The interim period had been filled with the difficult task of negotiating the new treaty. The final document, signed July 24, 1923, established the compact, homogeneous entity known today as Turkey, freed of the onerous capitulations the Allies had expected to reimpose.
It had been Kemal's image as a national military hero which had assured the Nationalists a following in 1919. It was Kemal's determined leadership which assured the victory of 1923. It was to be Kemal's dictatorial guidance which subsequently defined the new Turkey.
Throughout the 1920s reform followed reform as the Turks undertook a shift from an Eastern to a Western orientation. President Kemal and his colleagues were Western-educated; the constitution of April 20, 1924, established in the republic a democratic state with elected representatives and all the typical popular guarantees. Yet Turkey remained a dictatorship throughout Kemal's time; he was a paternalistic ruler, convinced that he knew the nation's needs and how to satisfy them. Although democratic institutions were in existence, it was not the legislature which dominated but the Peoples' (in 1923 Republican Peoples') party, an outgrowth of the 1919 national group founded at Erzerum-Sivas. Kemal was party president. Policy was made in party caucus and then enacted as legislation by the Assembly. The party also selected and placed candidates, and there was no opposition slate. Kemal was reelected president of Turkey in 1927, 1931, and 1935 by the Assembly.

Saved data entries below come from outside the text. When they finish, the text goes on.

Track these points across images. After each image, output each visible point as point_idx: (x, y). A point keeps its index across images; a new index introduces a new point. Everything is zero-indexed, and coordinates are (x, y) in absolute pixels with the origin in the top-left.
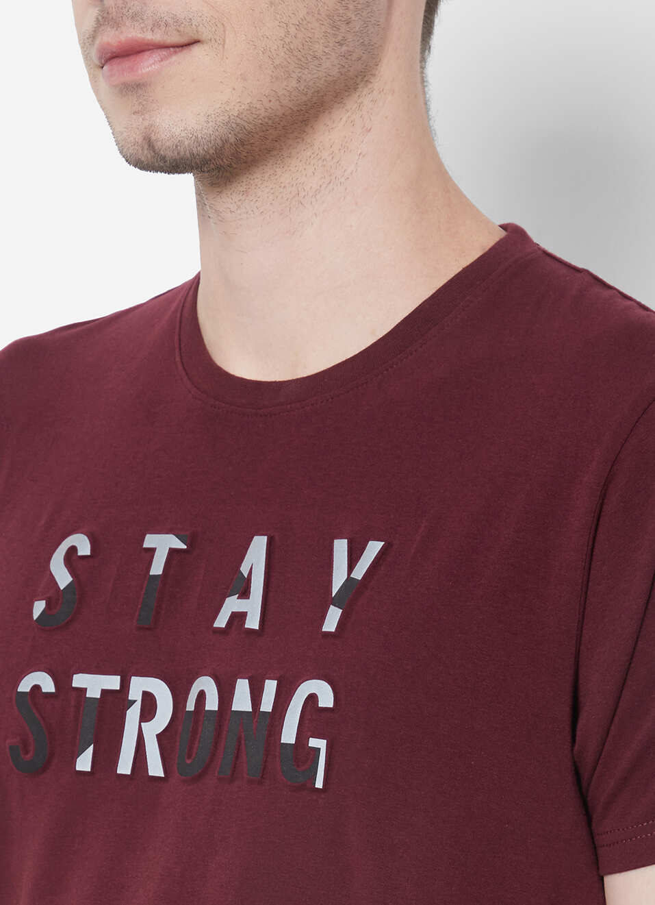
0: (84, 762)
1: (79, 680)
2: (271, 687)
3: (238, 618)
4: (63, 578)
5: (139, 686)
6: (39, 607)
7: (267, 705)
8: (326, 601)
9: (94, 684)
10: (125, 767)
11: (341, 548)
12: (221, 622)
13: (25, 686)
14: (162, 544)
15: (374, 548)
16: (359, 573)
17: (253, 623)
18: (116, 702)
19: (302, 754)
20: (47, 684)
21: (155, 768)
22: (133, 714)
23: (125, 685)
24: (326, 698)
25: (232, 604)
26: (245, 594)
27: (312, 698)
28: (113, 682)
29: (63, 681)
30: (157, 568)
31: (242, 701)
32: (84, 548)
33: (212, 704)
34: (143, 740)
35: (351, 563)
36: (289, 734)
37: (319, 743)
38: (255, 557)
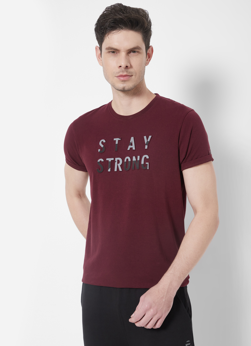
0: (109, 170)
1: (107, 159)
2: (139, 157)
3: (131, 148)
4: (102, 146)
5: (116, 159)
6: (99, 150)
7: (138, 159)
8: (145, 145)
9: (110, 160)
10: (116, 170)
11: (145, 137)
12: (129, 149)
13: (99, 161)
14: (117, 140)
15: (150, 137)
16: (149, 140)
17: (134, 149)
18: (113, 162)
19: (145, 165)
20: (102, 160)
21: (120, 170)
22: (116, 163)
23: (114, 159)
24: (148, 157)
25: (130, 147)
26: (132, 145)
27: (145, 158)
28: (113, 159)
29: (105, 160)
30: (117, 143)
31: (134, 159)
32: (104, 141)
33: (129, 160)
34: (118, 166)
35: (147, 139)
36: (142, 163)
37: (147, 163)
38: (132, 140)
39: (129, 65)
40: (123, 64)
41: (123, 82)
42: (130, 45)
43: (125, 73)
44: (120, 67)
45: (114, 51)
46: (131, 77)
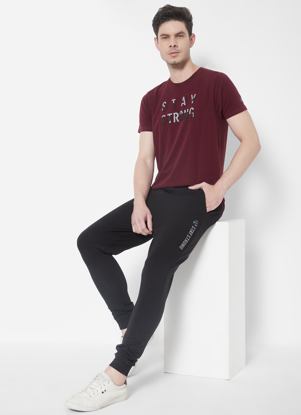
0: (170, 122)
1: (168, 115)
2: (188, 110)
3: (183, 105)
4: (164, 106)
5: (174, 114)
6: (162, 109)
7: (188, 111)
8: (192, 101)
9: (169, 115)
10: (175, 121)
11: (192, 96)
12: (182, 106)
13: (162, 117)
14: (173, 100)
15: (195, 95)
16: (194, 97)
17: (185, 105)
18: (172, 116)
19: (191, 114)
20: (165, 116)
21: (178, 121)
22: (174, 117)
23: (173, 114)
24: (193, 109)
25: (182, 104)
26: (183, 102)
27: (192, 109)
28: (172, 114)
29: (166, 115)
30: (174, 102)
31: (185, 112)
32: (166, 103)
33: (182, 113)
34: (176, 119)
35: (193, 97)
36: (190, 113)
37: (193, 113)
38: (184, 99)
39: (176, 45)
40: (173, 45)
41: (173, 58)
42: (177, 31)
43: (174, 51)
44: (171, 46)
45: (166, 37)
46: (179, 53)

The haphazard reforms of the late 1920s were systematized by President Kemal in 1931 under six topics termed collectively "Kemalism": (1) republicanism, marked by the ending of the sultanate, the new republican constitution, and adoption of Western law codes in 1926; (2) secularism, eliminating the all-pervasive aspects of Islam from daily life, including polygamy, the Moslem calendar, and dervish religious orders; (3) populism, ending special privileges characterized formerly by religious exemptions, minority distinctions, and capitulations; the ancient Turkish peasant's democratic past was rediscovered and reemphasized, education fostered, the language purified, and the script romanized; (4) nationalism, concentrating on building Turkish pride through rewritten patriotic histories, emphasis on vernacular studies, and adoption of family names; (5) statism, introducing a form of state enterprise freed from outside manipulation and the foreign concessions of the past; it provided for the development of tariff-protected industries and increased government concern over agricultural output; (6) reformism, the continual revitalization of the movement to avoid its leadership's turning conservative and stagnating.
These Kemalist principles became the party platform in the 1935 elections and were added to the constitution in 1937. Kemal was an active president. Noted for his oratorical skill while in military school, he now utilized this asset to considerable advantage, moving readily about the country, eagerly explaining new laws. In one famous speech the President spoke over a period of 6 days.
Kemalist Turkey's foreign relations involved territorial settlements on Mosul and Alexandretta, an active role in the League of Nations after admission in 1932, and neighborly alliances in the Balkan Entente (1934) and the Saadabad Pact (1937). The most notable achievement was the Montreux Convention of 1936, by which Turkey regained control of the Straits.
Despite his posts as chief of state and party leader, Kemal was not a glory-grabber. He abhorred shallow ceremony and scorned pomp. In public life he was an in-corruptible dynamo, but his riotous private life confounded many. Cirrhosis killed Atatürk on Nov. 10, 1938, his death accelerated by wild living and too much drinking.
Harold Armstrong, Grey Wolf (1932; published as Gray Wolf: The Life of Kemal Ataturk, 1961), and Lord Kinross, Ataturk (1965), are the two major works on Kemal's life. A good, thorough coverage of the period is in Donald Everett Webster, The Turkey of Atatürk: Social Process in the Turkish Reformation (1939).